• [Extrait du texte]
--------------------

C’est le moment de venir en Allemagne, un pays dans lequel le marché du BTP est gigantesque et les perspectives de croissance bonnes. « Le secteur est très dynamique et la croissance va se poursuivre dans les prochaines années », promet Claus Michelsen, expert du secteur de la construction à l’Institut de conjoncture et d’études économiques de Berlin (DIW). Après avoir connu une période difficile dans les années 2000, la filière a repris depuis 2010 grâce au dynamisme du secteur du résidentiel neuf, qui ne s’est pas démenti depuis. Les deux grandes fédérations du BTP allemand, la Confédération de l’industrie de la construction (HDB) et la confédération des PME du BTP (ZDB), s’attendent à une hausse de 3% du chiffre d’affaires en 2016, à 103 milliards d’euros.
Le résidentiel boosté par les migrants
En 2016, le résidentiel sera de nouveau le moteur de la croissance avec une progression de 5% (38,4 milliards d’euros), encore plus forte qu’en 2015 (+2%). « C’est une évolution qui n’était pas du tout prévue. Nous n’imaginions pas que nous aurions besoin d’autant de logements. La donne a changé avec les nouvelles structures familiales, le déplacement de populations vers les villes et les réfugiés », souligne Heiko Stiepelmann, directeur-adjoint du HDB. La construction de logements neufs représente désormais 60% des investissements dans le BTP. Et le contexte financier est favorable en raison de revenus à la hausse qui encourage les ménages à investir dans la pierre et les taux d’intérêt qui sont actuellement extrêmement favorables. Par ailleurs, l’arrivée de plus d’un million de réfugiés en 2015 et sans doute encore 500 000 en 2016 devrait engendrer la construction de 100 000 logements supplémentaires par an. « D’ici 2020, le rythme de la construction doit passer de 270 000 à 400 000 par an ». Les industriels (fenêtres, sanitaires, chauffages….) ont, eux aussi, une bonne carte à jouer. Car le secteur du logement est aussi dynamisé par la volonté politique de rénover l’ancien bâti avec l’objectif d’atteindre ses objectifs de réduction d’émission de CO2. D’ici 2020, le gouvernement veut réduire de 20% la consommation d’énergie des bâtiments existants. « Le besoin en investissement est énorme », souligne Claus Michelsen. « Toutefois, avec la baisse du prix du pétrole, l’efficience énergétique a perdu actuellement de son dynamisme et de son intérêt », ajoute-t-il. Géographiquement, le marché est concentré dans les agglomérations (Région Rhin-Main, Hambourg, Munich, Stuttgart, et Berlin). Pour Virginie Cadeddu, l'efficience énergétique a néanmoins un énorme potentiel dans les prochaines années : « Il s’agit de repenser complètement les villes », dit-elle.

--------------------

• [Consigne]
Dans le texte sur le marché allemand de la construction, quelles agglomérations sont nommées comme lieux de concentration géographique du marché ? Donnez-les toutes.

--------------------

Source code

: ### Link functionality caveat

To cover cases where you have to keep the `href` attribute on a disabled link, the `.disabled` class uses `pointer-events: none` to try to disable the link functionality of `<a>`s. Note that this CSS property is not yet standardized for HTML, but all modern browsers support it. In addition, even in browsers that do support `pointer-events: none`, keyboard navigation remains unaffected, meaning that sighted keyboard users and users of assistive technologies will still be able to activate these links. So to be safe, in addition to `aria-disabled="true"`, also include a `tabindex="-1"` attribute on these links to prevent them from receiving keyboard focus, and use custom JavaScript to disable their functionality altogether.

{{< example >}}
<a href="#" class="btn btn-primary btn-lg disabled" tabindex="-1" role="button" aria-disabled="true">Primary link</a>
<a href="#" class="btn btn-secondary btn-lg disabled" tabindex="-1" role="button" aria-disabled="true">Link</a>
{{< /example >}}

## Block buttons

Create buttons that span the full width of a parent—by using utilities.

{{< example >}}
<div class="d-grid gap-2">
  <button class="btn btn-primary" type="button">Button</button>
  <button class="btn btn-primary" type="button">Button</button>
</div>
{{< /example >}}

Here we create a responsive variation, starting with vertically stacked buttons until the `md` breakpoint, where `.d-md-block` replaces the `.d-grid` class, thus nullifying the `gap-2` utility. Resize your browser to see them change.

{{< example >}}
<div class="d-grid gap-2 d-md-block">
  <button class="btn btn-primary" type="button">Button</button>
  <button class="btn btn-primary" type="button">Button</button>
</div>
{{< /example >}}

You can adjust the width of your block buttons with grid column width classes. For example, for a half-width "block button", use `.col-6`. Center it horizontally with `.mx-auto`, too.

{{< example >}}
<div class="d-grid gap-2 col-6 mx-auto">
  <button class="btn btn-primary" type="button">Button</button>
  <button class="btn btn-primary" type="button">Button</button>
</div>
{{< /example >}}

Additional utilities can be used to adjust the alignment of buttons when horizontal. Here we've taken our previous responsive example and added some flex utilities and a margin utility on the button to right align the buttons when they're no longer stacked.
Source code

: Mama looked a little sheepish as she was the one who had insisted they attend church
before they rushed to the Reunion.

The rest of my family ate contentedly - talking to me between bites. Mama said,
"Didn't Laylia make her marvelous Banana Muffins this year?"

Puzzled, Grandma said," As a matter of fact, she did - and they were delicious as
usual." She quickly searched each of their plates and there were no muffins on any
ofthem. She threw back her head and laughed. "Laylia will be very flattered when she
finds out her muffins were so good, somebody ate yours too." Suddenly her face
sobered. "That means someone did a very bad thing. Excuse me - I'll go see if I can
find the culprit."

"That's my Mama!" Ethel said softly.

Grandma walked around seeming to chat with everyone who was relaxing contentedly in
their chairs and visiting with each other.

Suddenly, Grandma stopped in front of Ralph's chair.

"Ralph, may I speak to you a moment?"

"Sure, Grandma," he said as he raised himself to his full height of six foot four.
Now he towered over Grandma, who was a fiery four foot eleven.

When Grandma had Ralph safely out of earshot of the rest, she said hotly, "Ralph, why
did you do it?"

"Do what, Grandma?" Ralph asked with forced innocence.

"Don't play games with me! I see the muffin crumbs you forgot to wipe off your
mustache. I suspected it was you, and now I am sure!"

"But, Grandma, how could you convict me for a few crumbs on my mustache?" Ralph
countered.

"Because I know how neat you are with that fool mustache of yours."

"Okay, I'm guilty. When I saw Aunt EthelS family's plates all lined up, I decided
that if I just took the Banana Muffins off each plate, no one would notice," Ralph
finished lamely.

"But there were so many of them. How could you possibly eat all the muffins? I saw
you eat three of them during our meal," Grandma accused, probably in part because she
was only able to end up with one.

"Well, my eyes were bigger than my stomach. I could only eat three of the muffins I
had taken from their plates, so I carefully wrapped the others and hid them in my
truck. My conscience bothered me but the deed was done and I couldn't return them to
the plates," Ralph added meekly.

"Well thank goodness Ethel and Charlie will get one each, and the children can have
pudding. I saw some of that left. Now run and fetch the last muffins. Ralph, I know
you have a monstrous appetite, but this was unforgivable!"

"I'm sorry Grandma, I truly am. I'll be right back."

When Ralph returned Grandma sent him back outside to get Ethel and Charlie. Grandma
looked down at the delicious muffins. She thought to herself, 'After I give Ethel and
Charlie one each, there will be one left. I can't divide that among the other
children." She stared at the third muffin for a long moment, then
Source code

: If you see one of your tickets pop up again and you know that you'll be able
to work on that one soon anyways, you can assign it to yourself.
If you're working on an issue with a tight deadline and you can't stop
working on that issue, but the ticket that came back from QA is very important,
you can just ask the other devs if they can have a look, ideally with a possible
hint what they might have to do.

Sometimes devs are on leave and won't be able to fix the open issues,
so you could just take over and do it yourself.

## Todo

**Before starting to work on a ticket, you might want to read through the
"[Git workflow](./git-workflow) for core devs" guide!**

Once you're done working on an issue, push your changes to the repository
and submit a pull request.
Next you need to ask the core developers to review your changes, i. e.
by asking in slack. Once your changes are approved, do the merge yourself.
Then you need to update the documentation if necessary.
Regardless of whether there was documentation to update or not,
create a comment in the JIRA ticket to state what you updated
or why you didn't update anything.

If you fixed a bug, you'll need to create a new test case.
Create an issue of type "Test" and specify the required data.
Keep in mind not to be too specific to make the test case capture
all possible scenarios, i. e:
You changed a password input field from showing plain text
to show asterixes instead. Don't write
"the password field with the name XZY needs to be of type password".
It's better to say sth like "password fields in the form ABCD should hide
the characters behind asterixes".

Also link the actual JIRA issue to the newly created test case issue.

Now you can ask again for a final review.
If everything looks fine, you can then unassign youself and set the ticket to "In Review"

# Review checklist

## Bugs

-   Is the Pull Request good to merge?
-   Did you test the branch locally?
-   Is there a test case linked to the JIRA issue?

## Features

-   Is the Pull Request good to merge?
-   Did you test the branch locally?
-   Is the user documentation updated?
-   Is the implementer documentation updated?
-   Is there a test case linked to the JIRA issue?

--------------------

• [Réponse]
Région Rhin-Main, Hambourg, Munich, Stuttgart, Berlin